NATO does not have the mechanism to expel Turkey
Nov 14, 2014
Turkey's Prime Minister and presidential candidate Tayyip Erdogan addresses his supporters during an election rally in Istanbul
Turkey's foreign policy is becoming more aggressively Islamist by the day. How far can it go before it ruins its relationship with the West? Or perhaps the question should be, what would Turkey have to do to get kicked out of NATO? Quite a lot, it turns out.
Ankara is set to take over the presidency of the G20 next month, and aims to use the opportunity to promote its image as a global economic power and assuage its self-image as a country increasingly isolated on the world stage and buffeted by conflict on its southern frontiers.
According to a Pew Research Center poll released in July, only 19 percent of Turks view the US positively, and 25% feel that way about the EU.
Moreover, seven in 10 Turks have an unfavorable view of NATO.

**Extracted material:**
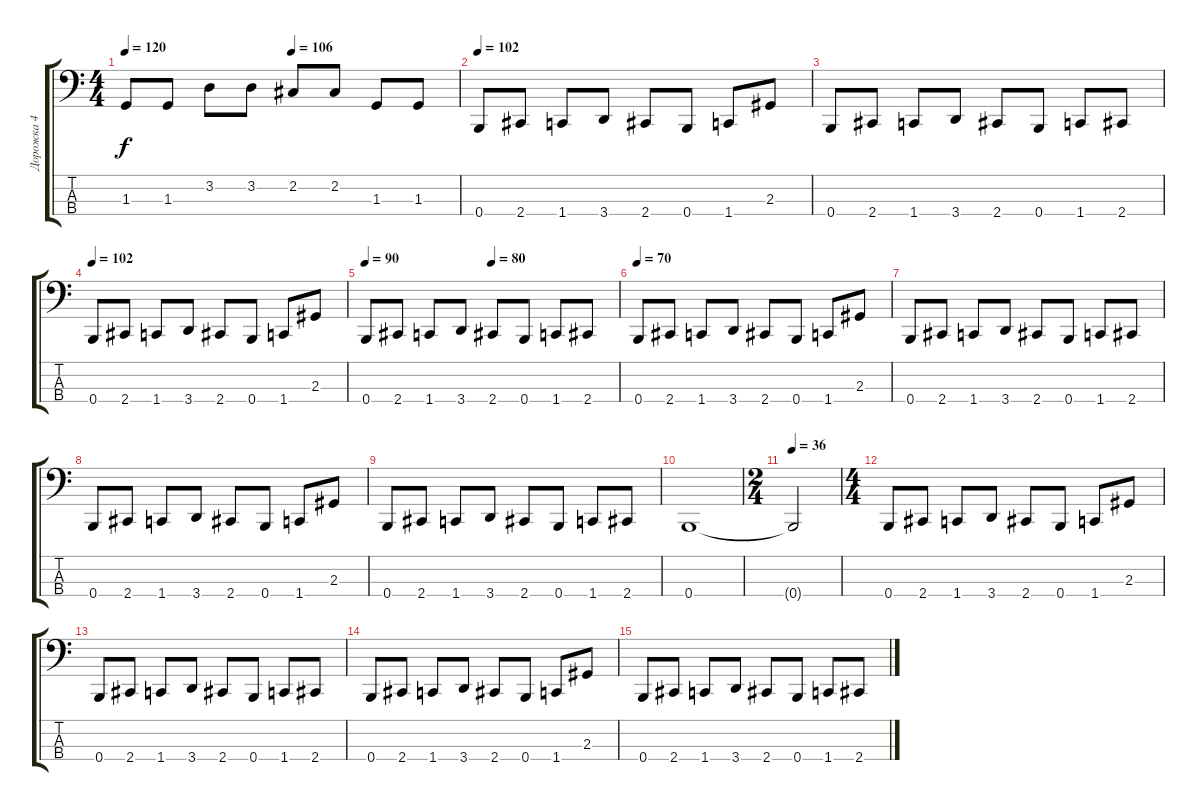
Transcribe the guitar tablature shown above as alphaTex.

\track ("Дорожка 4" "Дорожка 4") {instrument electricbasspick}
\staff {score tabs}
\tuning (E2 B1 Gb1 B0) {hide}
\ts (4 4)
\tempo 120
\tempo (106 0.5)
\clef f4
\ks c
1.3.8{dy f} 1.3.8 3.2.8 3.2.8 2.2.8 2.2.8 1.3.8 1.3.8 |
\tempo 102
0.4.8 2.4.8 1.4.8 3.4.8 2.4.8 0.4.8 1.4.8 2.3.8 |
0.4.8 2.4.8 1.4.8 3.4.8 2.4.8 0.4.8 1.4.8 2.4.8 |
\tempo 102
0.4.8 2.4.8 1.4.8 3.4.8 2.4.8 0.4.8 1.4.8 2.3.8 |
\tempo 90
\tempo (80 0.5)
0.4.8 2.4.8 1.4.8 3.4.8 2.4.8 0.4.8 1.4.8 2.4.8 |
\tempo 70
0.4.8 2.4.8 1.4.8 3.4.8 2.4.8 0.4.8 1.4.8 2.3.8 |
0.4.8 2.4.8 1.4.8 3.4.8 2.4.8 0.4.8 1.4.8 2.4.8 |
0.4.8 2.4.8 1.4.8 3.4.8 2.4.8 0.4.8 1.4.8 2.3.8 |
0.4.8 2.4.8 1.4.8 3.4.8 2.4.8 0.4.8 1.4.8 2.4.8 |
0.4.1 |
\ts (2 4)
\tempo 36
0.4{t}.2 |
\ts (4 4)
0.4.8 2.4.8 1.4.8 3.4.8 2.4.8 0.4.8 1.4.8 2.3.8 |
0.4.8 2.4.8 1.4.8 3.4.8 2.4.8 0.4.8 1.4.8 2.4.8 |
0.4.8 2.4.8 1.4.8 3.4.8 2.4.8 0.4.8 1.4.8 2.3.8 |
0.4.8 2.4.8 1.4.8 3.4.8 2.4.8 0.4.8 1.4.8 2.4.8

**Required actions:**
1. In the article on Turkey and NATO, swap "presidency" for "chairmanship" and give everything from "Ankara is set" down to "about the EU.".
2. According to the article on Turkey and NATO, what percentage of Turks view the US positively?
3. Do these statements agree with the article on Turkey and NATO? (a) The Pew Research Center poll was released in July. (b) Most Turks have a favorable view of NATO. (c) Ankara is set to take over the presidency of the G20 next year.

**In response:**
1.
Ankara is set to take over the chairmanship of the G20 next month, and aims to use the opportunity to promote its image as a global economic power and assuage its self-image as a country increasingly isolated on the world stage and buffeted by conflict on its southern frontiers.
According to a Pew Research Center poll released in July, only 19 percent of Turks view the US positively, and 25% feel that way about the EU.

2. 19 percent.

3.
(a) Yes: "According to a Pew Research Center poll released in July."
(b) No: "seven in 10 Turks have an unfavorable view of NATO."
(c) No: "Ankara is set to take over the presidency of the G20 next month."